# Records provided:
------------------------------------

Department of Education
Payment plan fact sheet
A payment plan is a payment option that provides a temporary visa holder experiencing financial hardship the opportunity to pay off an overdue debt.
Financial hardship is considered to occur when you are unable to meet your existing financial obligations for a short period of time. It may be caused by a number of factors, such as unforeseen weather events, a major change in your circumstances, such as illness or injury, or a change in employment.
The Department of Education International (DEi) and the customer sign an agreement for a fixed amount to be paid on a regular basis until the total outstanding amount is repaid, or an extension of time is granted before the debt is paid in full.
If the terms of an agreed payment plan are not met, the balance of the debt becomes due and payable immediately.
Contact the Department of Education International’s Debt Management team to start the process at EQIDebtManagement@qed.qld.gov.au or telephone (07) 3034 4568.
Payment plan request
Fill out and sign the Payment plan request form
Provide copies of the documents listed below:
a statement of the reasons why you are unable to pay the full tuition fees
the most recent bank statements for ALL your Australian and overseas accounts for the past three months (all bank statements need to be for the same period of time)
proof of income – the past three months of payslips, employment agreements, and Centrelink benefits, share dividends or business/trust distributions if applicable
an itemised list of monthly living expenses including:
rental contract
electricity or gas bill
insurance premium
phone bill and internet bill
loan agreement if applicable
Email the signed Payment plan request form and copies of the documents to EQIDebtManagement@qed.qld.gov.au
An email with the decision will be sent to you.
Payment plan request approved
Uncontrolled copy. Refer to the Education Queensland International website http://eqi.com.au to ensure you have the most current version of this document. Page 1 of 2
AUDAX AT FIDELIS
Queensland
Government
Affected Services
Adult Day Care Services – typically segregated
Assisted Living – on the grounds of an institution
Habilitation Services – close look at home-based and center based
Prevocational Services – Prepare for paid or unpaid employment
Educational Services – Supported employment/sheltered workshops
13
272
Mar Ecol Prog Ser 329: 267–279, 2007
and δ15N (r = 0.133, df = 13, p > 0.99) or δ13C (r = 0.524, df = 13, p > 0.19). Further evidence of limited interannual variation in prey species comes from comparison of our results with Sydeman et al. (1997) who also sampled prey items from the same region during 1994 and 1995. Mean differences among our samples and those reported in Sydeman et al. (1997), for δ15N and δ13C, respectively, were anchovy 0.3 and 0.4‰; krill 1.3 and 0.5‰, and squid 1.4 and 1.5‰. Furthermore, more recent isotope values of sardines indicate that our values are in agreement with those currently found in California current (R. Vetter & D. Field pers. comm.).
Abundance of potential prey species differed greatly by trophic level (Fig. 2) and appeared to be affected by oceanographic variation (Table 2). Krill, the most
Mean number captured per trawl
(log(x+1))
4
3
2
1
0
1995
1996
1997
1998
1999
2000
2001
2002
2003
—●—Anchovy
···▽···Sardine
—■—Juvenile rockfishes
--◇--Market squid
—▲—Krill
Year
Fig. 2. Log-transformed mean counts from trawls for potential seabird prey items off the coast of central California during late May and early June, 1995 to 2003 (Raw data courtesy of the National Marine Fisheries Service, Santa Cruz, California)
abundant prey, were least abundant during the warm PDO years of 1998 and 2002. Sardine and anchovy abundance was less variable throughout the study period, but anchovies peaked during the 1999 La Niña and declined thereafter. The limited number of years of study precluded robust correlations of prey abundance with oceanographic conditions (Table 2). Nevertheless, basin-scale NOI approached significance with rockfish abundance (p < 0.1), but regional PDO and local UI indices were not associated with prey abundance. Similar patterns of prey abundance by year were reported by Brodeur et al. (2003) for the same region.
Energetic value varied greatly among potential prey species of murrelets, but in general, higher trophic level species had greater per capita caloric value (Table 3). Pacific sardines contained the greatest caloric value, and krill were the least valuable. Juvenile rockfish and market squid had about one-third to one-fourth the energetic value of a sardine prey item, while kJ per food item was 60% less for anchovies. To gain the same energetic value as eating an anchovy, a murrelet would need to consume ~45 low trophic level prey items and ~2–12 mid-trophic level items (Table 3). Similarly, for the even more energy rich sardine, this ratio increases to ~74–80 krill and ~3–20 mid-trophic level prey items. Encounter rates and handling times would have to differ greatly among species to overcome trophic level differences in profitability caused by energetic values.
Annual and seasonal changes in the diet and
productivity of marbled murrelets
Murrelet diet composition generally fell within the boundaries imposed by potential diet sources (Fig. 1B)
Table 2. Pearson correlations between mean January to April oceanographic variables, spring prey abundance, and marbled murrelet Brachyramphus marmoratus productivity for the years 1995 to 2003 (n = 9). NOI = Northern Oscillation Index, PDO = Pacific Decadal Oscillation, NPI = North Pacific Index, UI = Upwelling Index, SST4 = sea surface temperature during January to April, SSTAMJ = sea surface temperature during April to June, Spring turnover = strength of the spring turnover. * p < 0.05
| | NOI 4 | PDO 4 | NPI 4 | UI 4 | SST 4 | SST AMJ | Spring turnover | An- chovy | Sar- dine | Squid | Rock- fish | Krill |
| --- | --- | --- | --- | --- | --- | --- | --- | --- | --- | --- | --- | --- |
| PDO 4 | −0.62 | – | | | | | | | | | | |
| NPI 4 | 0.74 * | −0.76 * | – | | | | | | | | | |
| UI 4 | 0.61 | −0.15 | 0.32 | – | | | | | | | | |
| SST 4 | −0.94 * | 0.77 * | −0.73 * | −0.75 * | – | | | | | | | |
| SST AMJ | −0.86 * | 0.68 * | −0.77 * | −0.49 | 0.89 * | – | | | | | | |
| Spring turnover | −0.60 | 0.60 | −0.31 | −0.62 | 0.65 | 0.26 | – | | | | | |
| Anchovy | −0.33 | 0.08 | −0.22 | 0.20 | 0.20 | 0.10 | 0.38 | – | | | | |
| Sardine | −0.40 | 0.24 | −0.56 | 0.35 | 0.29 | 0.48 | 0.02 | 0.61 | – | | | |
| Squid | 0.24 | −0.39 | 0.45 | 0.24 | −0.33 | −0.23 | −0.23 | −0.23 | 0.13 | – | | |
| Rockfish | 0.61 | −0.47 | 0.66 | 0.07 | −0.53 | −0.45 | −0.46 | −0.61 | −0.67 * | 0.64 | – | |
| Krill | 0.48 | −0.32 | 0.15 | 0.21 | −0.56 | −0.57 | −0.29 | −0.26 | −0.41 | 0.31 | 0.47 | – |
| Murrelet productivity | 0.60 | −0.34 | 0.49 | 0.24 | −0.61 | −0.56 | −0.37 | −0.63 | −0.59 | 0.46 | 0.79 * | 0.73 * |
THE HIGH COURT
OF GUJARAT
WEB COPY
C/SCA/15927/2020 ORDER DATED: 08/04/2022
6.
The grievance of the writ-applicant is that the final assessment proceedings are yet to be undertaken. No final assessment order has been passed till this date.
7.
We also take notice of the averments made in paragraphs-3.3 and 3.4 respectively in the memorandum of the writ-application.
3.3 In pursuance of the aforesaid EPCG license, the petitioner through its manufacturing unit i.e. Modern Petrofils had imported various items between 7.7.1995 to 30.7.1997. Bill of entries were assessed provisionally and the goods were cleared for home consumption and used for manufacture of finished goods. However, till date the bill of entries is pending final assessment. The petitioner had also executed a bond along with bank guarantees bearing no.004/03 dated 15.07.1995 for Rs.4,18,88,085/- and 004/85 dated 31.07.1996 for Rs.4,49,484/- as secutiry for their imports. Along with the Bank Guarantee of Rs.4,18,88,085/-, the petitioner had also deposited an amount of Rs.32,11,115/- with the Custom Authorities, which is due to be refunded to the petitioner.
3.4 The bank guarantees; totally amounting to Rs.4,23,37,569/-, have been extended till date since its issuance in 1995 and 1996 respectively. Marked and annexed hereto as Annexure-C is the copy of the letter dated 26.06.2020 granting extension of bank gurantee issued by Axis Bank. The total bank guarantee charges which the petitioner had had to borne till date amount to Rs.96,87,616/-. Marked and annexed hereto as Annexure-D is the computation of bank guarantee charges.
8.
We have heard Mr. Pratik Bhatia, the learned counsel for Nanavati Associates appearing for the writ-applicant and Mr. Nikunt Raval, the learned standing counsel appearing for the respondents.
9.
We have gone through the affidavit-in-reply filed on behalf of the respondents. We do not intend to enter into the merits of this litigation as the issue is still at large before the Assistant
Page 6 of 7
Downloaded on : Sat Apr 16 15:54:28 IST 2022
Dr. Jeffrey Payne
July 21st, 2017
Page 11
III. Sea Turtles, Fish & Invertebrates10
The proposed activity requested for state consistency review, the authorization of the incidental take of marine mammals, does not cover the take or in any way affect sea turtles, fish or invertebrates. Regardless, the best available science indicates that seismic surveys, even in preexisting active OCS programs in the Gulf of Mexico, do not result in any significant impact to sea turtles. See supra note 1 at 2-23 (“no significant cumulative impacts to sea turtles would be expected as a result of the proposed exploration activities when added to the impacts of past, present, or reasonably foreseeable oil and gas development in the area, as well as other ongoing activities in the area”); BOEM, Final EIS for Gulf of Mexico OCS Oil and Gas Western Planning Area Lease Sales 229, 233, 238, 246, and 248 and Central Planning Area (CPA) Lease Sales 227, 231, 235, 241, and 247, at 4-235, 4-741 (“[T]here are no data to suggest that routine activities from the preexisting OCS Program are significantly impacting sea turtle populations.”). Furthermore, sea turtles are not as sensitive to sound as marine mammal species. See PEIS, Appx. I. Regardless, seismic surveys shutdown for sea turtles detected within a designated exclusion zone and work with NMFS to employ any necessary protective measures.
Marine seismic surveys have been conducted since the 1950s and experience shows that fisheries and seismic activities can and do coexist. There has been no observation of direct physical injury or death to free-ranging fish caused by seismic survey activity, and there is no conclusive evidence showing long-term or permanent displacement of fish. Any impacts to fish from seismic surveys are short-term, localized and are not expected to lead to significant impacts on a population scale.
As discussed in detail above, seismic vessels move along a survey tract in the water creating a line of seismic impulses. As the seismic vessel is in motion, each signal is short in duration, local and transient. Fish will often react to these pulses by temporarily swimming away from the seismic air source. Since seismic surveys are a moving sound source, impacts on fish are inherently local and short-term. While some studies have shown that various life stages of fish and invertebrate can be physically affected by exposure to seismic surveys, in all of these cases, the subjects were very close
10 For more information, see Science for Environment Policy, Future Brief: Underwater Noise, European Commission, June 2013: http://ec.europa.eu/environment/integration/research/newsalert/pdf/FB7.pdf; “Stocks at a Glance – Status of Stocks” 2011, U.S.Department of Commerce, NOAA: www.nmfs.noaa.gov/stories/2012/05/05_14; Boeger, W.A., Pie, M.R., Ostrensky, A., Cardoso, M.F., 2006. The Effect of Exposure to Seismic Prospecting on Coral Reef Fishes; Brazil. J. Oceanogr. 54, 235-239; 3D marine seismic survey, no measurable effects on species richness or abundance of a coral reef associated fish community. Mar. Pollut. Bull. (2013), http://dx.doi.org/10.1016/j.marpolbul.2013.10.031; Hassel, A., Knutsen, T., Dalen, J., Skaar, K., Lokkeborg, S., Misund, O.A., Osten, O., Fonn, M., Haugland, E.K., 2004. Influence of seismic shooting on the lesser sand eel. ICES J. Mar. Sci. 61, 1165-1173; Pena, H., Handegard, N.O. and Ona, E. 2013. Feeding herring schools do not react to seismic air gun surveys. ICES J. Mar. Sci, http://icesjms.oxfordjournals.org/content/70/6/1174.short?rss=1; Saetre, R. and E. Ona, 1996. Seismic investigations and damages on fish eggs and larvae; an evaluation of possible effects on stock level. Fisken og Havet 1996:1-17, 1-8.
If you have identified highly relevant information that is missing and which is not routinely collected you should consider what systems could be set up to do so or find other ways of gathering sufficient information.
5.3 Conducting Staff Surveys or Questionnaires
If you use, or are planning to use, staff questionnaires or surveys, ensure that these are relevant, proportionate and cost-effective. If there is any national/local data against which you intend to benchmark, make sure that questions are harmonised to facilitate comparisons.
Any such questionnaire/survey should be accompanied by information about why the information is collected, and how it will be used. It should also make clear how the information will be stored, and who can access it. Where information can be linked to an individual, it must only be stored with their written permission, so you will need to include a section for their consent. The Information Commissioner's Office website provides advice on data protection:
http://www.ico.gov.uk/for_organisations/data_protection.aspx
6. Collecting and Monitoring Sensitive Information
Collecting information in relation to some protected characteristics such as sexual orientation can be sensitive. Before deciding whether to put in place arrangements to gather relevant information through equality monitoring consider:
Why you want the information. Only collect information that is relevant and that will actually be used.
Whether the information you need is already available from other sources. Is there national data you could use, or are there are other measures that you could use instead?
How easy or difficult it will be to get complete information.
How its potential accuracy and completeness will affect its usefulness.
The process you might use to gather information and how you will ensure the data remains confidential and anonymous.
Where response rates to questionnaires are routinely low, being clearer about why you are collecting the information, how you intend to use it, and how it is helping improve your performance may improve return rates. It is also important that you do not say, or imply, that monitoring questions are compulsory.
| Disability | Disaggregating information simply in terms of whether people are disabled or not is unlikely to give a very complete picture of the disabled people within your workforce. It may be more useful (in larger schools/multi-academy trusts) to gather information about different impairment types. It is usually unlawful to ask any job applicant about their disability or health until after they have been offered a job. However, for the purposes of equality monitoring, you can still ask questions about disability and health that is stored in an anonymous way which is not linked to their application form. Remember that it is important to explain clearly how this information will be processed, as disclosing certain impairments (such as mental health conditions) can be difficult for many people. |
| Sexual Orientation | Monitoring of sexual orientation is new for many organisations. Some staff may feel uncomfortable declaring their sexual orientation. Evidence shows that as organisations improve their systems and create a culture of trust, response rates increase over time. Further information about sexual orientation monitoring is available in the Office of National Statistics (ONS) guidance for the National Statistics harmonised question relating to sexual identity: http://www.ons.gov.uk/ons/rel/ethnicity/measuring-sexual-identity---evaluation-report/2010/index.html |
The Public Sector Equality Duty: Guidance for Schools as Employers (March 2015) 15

------------------------------------

# Exercise requirements:
All that is wanted is a faithful reproduction of the line above with "Page 6 of 7", the line with "III. Sea Turtles, Fish & Invertebrates10", and every line in between.

# Response to the exercise:
Page 6 of 7
Downloaded on : Sat Apr 16 15:54:28 IST 2022
Dr. Jeffrey Payne
July 21st, 2017
Page 11
III. Sea Turtles, Fish & Invertebrates10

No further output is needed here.